VOSD’s Will Huntsberry reports that the San Diego County Board of Supervisors has created a set of 13 complicated triggers that will dictate when to start dialing up that renewed lockdown.
Three of those triggers – increased community outbreaks, a shortage of hospital intensive care beds and a shortage of personal protective equipment for healthcare workers – could give public health officials the authority to take wide-ranging steps to reverse reopenings.
But as Huntsberry explains, if two separate county categories are triggered, health officials could issue specific orders to address those.
Dr. Wilma Wooten, the county’s public health officer, said that the county is for now in good shape but she acknowledged this week that officials will be closely monitoring whether there are additional cases and outbreaks in the next couple weeks in the wake of recent protests.
Most San Diego County cities didn’t get big CARES Act checks from the feds despite their struggles to grapple with both major budget hits and costly coronavirus responses.
Now, as Ashly McGlone reports, San Diego County is preparing to share some of its $334 million allotment with the 17 cities in the county that didn’t receive initial lump sums.
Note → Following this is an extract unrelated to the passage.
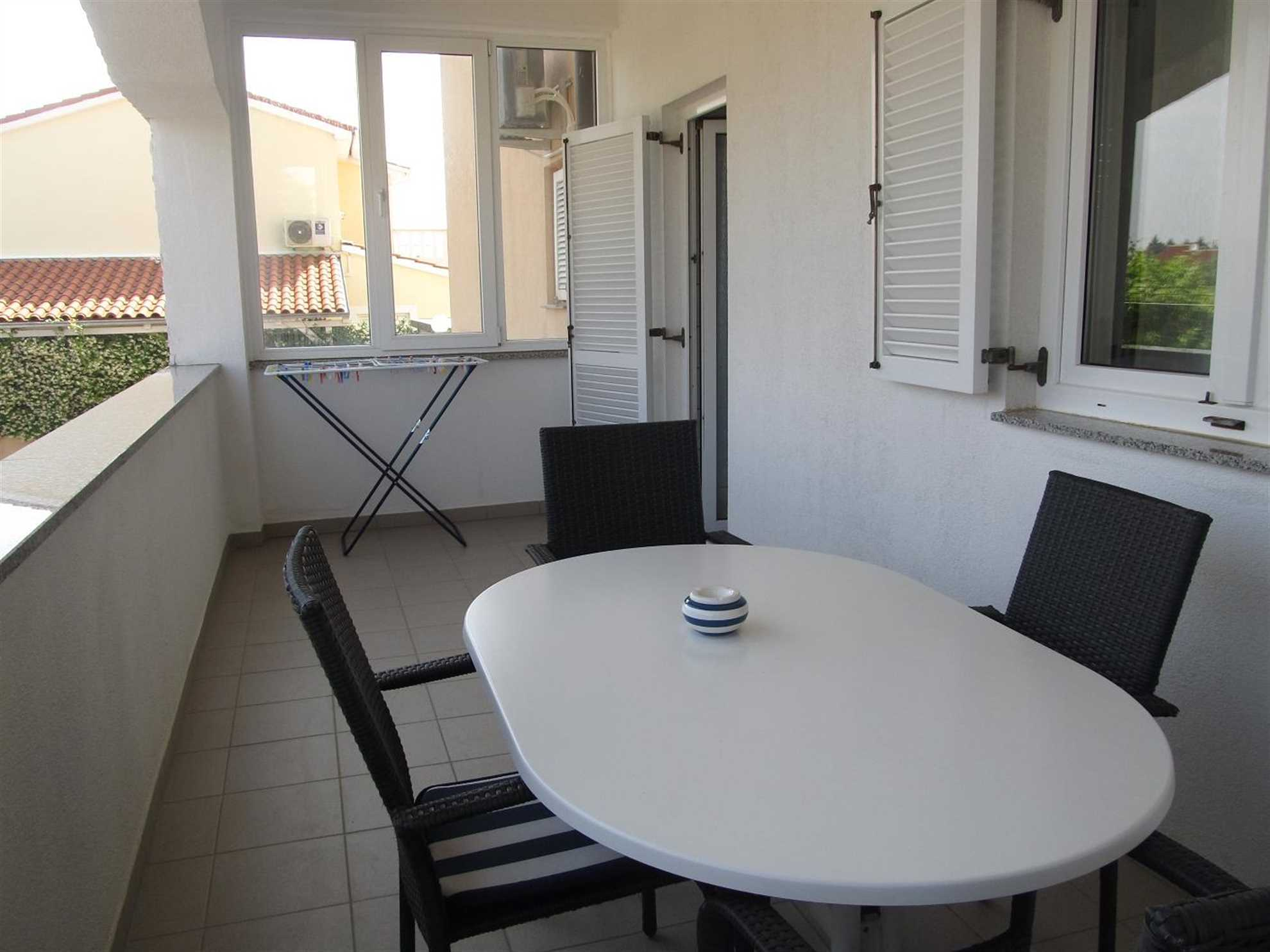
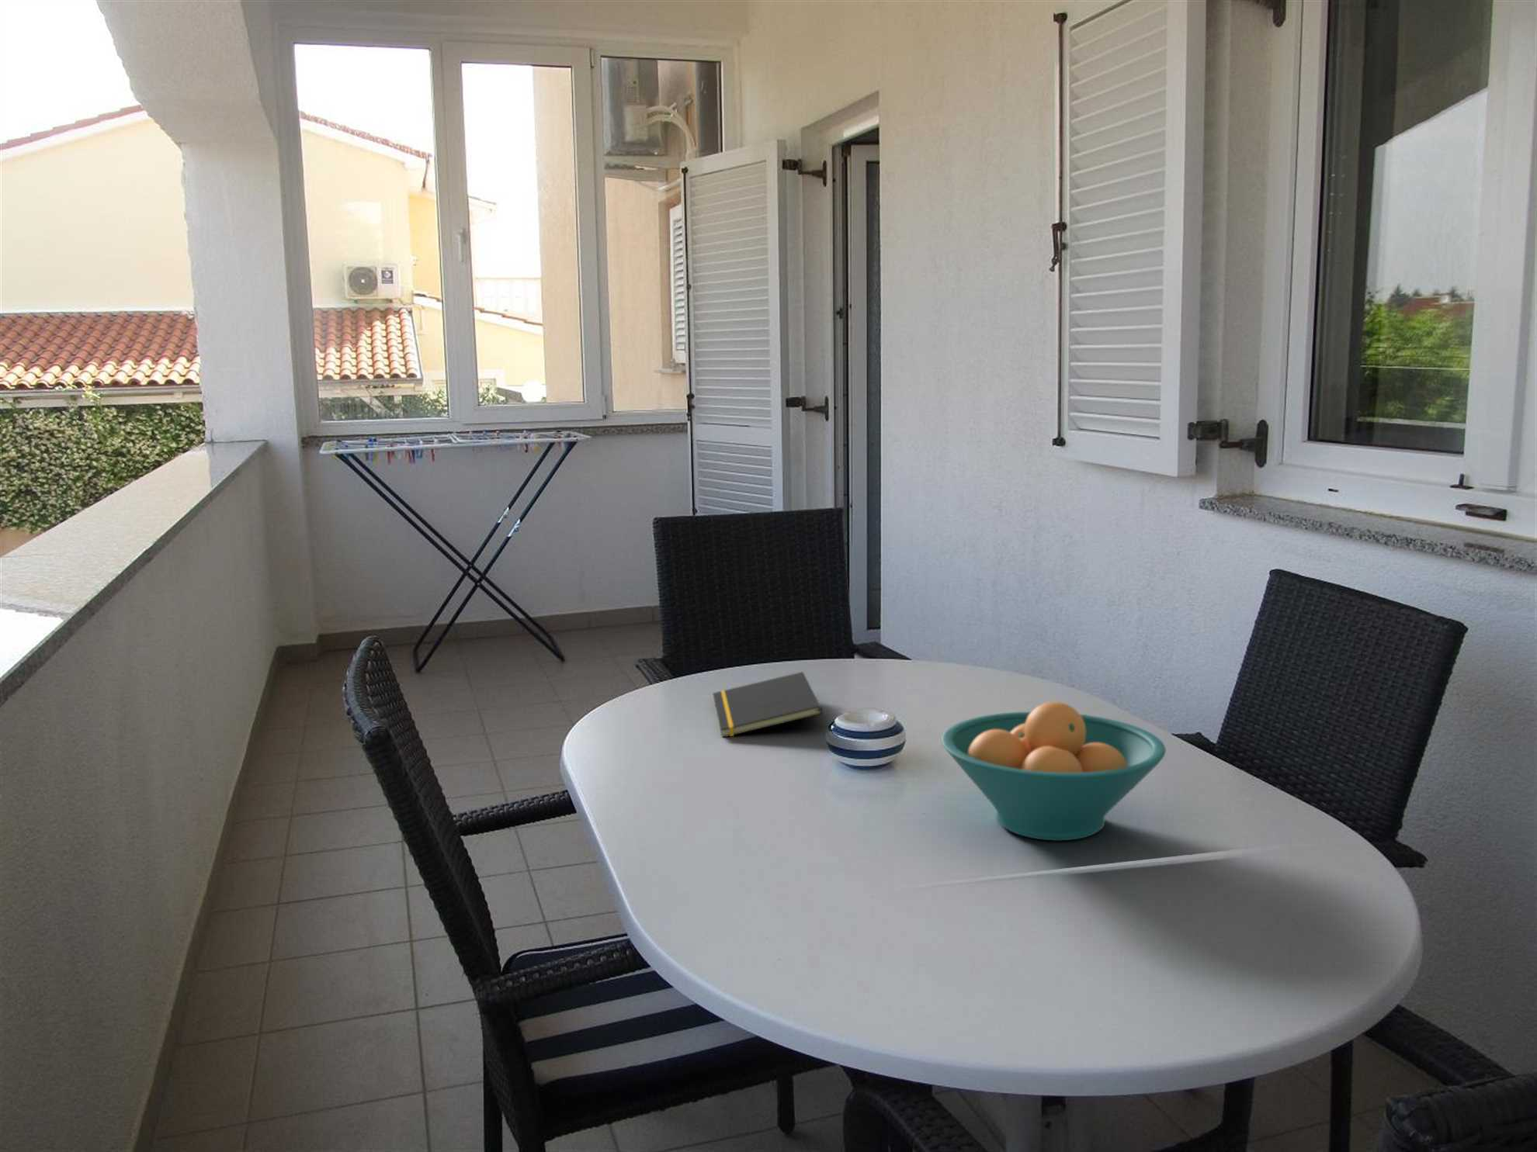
+ notepad [712,672,823,738]
+ fruit bowl [940,701,1167,842]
To get those funds, McGlone found the cities will need to sign contracts with the county promising they will only use the cash for eligible coronavirus response costs and share their spending plans. The money can’t be used to backfill tanking tax revenues that have hit cities’ budgets hard.
McGlone spoke with leaders in cities including Escondido, Chula Vista and El Cajon about how they plan to spend funds expected to soon come their way.
San Diego Unified officials are now saying they can plan for at least a partial reopening of schools next year.
In the latest Learning Curve, Huntsberry reveals that state legislators’ proposal to restore schools to full funding plus a 2 percent cost-of-living increase has led San Diego Unified board vice president Richard Barrera to conclude a partial reopening is more feasible.
Barrera and Superintendent Cindy Marten had previously said that the governor’s proposal to cut school budgets by 10 percent would have kept schools from physically reopening.
But as Huntsberry notes, it’s unclear what the envisioned partial reopening could look like. It might mean students physically attend classes a few days a week or every other week. Schools with more low-income students might all have more physical school days than those with more affluent populations.
It’s also not clear how legislators will reconcile their competing budget plans.